Mentha pamiroalaica

Scientific classification
- Kingdom: Plantae
- Clade: Tracheophytes
- Clade: Angiosperms
- Clade: Eudicots
- Clade: Asterids
- Order: Lamiales
- Family: Lamiaceae
- Genus: Mentha
- Species: M. pamiroalaica
- Binomial name: Mentha pamiroalaica Boriss.

= Mentha pamiroalaica =

- Genus: Mentha
- Species: pamiroalaica
- Authority: Boriss.

Species of plant

Mentha pamiroalaica is a mint species within the genus Mentha, endemic to the Gissar Range in Tajikistan. The species was recorded by Russian botanist Antonina Borissova in 1954.

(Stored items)
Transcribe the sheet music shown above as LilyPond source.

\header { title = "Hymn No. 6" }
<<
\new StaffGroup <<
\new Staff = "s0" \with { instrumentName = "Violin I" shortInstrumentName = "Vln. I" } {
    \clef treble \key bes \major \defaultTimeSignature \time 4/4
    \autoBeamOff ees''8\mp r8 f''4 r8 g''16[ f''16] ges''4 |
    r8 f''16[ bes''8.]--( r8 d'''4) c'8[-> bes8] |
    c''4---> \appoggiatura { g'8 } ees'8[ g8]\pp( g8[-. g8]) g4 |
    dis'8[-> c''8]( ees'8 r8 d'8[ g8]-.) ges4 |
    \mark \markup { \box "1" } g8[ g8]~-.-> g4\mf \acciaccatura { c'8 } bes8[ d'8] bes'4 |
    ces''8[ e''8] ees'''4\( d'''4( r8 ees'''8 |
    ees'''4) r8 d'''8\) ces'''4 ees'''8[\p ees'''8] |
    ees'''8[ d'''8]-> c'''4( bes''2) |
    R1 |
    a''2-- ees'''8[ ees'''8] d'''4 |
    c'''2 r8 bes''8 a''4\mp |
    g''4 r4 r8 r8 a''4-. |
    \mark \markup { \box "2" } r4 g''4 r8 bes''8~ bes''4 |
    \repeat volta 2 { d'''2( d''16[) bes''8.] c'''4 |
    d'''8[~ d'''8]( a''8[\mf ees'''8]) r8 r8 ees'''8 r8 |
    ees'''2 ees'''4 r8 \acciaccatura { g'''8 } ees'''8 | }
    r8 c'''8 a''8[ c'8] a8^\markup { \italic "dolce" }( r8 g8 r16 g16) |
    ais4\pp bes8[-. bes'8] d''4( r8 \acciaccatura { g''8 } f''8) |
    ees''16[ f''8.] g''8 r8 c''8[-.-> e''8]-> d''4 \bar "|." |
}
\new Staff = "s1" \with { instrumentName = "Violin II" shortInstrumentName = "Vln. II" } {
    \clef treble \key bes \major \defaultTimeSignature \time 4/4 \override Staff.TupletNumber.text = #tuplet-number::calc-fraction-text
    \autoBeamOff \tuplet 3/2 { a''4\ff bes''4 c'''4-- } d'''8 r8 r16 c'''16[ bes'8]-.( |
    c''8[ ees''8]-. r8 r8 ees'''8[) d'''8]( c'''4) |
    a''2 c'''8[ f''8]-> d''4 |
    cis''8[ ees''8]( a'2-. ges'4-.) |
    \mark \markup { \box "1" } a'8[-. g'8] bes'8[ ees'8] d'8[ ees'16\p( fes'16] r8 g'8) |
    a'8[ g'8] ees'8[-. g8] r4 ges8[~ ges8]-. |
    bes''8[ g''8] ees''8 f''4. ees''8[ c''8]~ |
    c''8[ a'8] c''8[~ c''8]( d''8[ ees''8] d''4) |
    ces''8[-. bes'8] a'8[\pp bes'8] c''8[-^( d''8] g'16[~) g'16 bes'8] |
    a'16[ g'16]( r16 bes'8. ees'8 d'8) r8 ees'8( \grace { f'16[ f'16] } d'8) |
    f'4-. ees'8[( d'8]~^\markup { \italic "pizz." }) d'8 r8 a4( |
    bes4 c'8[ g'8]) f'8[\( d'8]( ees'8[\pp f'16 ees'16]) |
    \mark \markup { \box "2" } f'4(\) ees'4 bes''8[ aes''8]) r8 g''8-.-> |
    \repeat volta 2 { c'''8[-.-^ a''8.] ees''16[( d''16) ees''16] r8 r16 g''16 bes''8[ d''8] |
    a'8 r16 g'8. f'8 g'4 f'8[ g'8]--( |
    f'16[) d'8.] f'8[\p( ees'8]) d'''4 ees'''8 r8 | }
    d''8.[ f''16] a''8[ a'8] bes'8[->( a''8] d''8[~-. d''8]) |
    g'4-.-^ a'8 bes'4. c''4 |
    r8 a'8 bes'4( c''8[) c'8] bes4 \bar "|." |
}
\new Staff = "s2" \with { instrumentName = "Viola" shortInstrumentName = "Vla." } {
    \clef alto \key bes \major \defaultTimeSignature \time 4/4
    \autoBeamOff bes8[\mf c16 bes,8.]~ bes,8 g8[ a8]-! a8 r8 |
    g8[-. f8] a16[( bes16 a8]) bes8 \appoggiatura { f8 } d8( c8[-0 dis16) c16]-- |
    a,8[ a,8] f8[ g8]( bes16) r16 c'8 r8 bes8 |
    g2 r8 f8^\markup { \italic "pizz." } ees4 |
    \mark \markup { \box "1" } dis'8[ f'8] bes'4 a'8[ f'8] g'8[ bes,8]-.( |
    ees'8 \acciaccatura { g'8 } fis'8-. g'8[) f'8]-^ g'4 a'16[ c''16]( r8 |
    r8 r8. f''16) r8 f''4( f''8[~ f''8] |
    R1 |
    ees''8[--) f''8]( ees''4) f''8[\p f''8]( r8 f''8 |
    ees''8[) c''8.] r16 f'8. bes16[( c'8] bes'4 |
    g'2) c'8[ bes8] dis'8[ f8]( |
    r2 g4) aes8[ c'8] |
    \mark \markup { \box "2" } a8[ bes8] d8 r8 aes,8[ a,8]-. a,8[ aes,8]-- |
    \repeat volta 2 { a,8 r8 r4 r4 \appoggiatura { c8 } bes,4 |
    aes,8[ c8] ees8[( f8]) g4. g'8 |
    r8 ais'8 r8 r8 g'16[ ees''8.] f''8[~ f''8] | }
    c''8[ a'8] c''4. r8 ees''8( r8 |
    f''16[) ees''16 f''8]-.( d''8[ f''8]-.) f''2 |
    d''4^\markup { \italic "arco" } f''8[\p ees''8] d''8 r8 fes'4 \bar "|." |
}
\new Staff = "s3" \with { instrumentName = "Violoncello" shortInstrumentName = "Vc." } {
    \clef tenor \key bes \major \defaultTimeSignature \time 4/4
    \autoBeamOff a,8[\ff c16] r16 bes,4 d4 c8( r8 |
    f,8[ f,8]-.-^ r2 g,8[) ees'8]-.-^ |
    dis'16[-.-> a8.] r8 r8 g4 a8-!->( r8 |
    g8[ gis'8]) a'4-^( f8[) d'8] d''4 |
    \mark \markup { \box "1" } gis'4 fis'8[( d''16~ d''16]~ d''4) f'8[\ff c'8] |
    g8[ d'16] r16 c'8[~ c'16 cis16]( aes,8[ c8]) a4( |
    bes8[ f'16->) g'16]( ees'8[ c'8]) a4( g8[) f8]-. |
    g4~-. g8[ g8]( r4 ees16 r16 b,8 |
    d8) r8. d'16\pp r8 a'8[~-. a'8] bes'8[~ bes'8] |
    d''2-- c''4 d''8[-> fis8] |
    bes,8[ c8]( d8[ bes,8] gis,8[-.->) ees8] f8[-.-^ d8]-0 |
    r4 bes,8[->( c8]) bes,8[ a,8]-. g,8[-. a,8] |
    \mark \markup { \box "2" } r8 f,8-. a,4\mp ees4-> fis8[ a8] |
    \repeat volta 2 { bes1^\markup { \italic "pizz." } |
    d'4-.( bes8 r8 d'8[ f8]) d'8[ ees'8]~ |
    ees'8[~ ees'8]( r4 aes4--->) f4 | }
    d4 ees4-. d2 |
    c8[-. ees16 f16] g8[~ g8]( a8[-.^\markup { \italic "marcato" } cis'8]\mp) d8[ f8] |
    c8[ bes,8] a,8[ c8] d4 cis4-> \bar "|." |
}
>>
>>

--- Exercise 1 ---
In the text about Mentha pamiroalaica, how does its scientific classification place the species in the family Lamiaceae?
--- Exercise 2 ---
Could you proceed with the text about Mentha pamiroalaica, picking up after its last sentence?

--- Result 1 ---
The classification lists Mentha pamiroalaica as a species of the genus Mentha, and places that genus in the family Lamiaceae within the order Lamiales. The species belongs to Lamiaceae because its genus does.

--- Result 2 ---
==Taxonomy==
While it is accepted as a distinct species by authorities such as Plants of the World Online, some authors have treated Mentha pamiroalaica as simply a synonym of Mentha longifolia.

==Description==
Mentha pamiroalaica is a perennial species, it grows to 60–160 centimeters in height and produces lilac-colored flowers. It produces ovate to oblong or lanceate leaves 8–10 centimeters in length.

==Use==
Mentha pamiroalaica is eaten as food in traditional Uzbekistani cuisine.